> **WORK TO BE COMPLETED**: Everything from the line containing "(Nécessaire)" down to the last line of the entries below must be transcribed exactly, and nothing else.

> **EXERCISE DATA**:
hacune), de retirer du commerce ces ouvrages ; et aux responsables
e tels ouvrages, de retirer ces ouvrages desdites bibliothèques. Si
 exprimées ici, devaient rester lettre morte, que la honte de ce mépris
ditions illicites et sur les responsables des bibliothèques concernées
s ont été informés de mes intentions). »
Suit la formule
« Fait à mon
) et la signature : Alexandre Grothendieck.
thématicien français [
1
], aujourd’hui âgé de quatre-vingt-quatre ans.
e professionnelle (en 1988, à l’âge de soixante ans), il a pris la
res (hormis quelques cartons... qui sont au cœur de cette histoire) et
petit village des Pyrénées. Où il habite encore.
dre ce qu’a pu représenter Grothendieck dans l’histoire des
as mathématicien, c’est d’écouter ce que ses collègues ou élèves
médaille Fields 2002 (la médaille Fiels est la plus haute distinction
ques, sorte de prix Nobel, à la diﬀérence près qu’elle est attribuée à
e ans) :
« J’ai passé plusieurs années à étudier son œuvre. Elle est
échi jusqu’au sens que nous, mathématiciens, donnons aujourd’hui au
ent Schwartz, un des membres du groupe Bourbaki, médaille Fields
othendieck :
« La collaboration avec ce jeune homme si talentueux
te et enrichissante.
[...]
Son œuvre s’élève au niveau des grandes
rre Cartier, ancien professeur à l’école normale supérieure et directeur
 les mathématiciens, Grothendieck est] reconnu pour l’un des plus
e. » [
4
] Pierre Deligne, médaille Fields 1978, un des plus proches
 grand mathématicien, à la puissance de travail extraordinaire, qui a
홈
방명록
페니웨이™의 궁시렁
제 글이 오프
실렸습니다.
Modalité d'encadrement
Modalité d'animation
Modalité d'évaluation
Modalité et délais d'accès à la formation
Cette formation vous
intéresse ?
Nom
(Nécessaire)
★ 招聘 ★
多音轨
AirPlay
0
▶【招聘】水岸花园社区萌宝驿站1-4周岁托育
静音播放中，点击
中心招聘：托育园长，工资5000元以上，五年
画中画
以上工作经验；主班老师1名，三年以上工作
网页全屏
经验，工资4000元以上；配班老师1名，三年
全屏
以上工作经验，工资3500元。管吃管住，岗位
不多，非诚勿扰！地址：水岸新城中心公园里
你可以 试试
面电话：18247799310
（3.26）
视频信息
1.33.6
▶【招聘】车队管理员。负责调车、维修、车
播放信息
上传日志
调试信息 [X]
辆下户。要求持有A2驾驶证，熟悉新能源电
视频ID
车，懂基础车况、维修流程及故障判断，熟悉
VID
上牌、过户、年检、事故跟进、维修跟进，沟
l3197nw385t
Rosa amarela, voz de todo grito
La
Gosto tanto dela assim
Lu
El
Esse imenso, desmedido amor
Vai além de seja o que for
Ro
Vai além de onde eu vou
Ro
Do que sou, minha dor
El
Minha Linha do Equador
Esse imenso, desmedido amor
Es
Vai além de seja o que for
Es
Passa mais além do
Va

> **WRITTEN SOLUTION**:
(Nécessaire)
★ 招聘 ★
多音轨
AirPlay
0
▶【招聘】水岸花园社区萌宝驿站1-4周岁托育
静音播放中，点击
中心招聘：托育园长，工资5000元以上，五年
画中画
以上工作经验；主班老师1名，三年以上工作
网页全屏
经验，工资4000元以上；配班老师1名，三年
全屏
以上工作经验，工资3500元。管吃管住，岗位
不多，非诚勿扰！地址：水岸新城中心公园里
你可以 试试
面电话：18247799310
（3.26）
视频信息
1.33.6
▶【招聘】车队管理员。负责调车、维修、车
播放信息
上传日志
调试信息 [X]
辆下户。要求持有A2驾驶证，熟悉新能源电
视频ID
车，懂基础车况、维修流程及故障判断，熟悉
VID
上牌、过户、年检、事故跟进、维修跟进，沟
l3197nw385t
Rosa amarela, voz de todo grito
La
Gosto tanto dela assim
Lu
El
Esse imenso, desmedido amor
Vai além de seja o que for
Ro
Vai além de onde eu vou
Ro
Do que sou, minha dor
El
Minha Linha do Equador
Esse imenso, desmedido amor
Es
Vai além de seja o que for
Es
Passa mais além do
Va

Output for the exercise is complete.